| Exercise brief |
The lines to copy from the data below are those that hold the string "чистой".

| Listed entries |

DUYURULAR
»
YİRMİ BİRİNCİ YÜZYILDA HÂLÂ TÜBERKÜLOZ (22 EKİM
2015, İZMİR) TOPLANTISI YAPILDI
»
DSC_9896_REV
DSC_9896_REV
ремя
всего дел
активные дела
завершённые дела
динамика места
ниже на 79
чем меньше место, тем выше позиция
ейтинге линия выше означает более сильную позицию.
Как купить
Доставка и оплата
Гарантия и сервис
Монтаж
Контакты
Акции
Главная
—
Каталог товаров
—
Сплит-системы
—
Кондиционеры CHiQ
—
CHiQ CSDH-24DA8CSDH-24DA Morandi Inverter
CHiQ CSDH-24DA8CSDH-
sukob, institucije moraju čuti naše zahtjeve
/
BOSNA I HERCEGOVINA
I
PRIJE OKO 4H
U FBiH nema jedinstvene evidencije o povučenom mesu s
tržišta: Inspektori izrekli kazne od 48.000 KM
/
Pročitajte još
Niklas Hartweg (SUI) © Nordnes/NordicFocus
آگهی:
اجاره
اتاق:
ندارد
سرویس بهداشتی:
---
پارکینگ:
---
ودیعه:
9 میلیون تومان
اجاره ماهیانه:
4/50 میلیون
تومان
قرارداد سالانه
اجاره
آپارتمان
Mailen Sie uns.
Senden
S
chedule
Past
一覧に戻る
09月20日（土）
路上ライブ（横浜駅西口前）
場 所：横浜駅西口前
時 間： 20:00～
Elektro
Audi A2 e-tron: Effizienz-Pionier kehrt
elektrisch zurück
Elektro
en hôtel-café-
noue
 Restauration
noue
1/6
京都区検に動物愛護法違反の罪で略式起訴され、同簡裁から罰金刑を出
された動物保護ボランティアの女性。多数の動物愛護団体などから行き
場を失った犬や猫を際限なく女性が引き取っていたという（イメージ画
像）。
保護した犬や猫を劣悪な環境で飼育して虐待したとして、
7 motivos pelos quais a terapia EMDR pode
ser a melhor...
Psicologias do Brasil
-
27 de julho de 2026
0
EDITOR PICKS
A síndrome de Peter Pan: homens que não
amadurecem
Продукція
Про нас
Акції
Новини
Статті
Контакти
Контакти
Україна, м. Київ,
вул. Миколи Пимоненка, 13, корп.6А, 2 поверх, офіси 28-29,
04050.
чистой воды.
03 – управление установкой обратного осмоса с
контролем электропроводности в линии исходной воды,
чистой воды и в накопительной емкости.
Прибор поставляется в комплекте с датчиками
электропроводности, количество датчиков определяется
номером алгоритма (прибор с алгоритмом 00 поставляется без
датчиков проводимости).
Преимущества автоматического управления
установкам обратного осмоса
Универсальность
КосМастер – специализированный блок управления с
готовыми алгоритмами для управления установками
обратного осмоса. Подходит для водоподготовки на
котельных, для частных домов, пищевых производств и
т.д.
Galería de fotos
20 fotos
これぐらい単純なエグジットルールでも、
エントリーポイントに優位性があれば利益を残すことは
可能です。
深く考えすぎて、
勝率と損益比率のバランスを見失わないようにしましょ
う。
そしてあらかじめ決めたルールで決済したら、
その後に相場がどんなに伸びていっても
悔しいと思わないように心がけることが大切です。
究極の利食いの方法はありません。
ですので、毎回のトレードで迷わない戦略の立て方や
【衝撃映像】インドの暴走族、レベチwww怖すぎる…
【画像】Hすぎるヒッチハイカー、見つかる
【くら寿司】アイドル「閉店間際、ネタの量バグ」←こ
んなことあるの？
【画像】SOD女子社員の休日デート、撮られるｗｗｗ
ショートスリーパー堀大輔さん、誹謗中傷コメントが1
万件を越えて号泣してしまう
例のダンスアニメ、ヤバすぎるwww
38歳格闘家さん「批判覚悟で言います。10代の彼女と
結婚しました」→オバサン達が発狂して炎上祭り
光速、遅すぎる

| Your response |
чистой воды.
чистой воды и в накопительной емкости.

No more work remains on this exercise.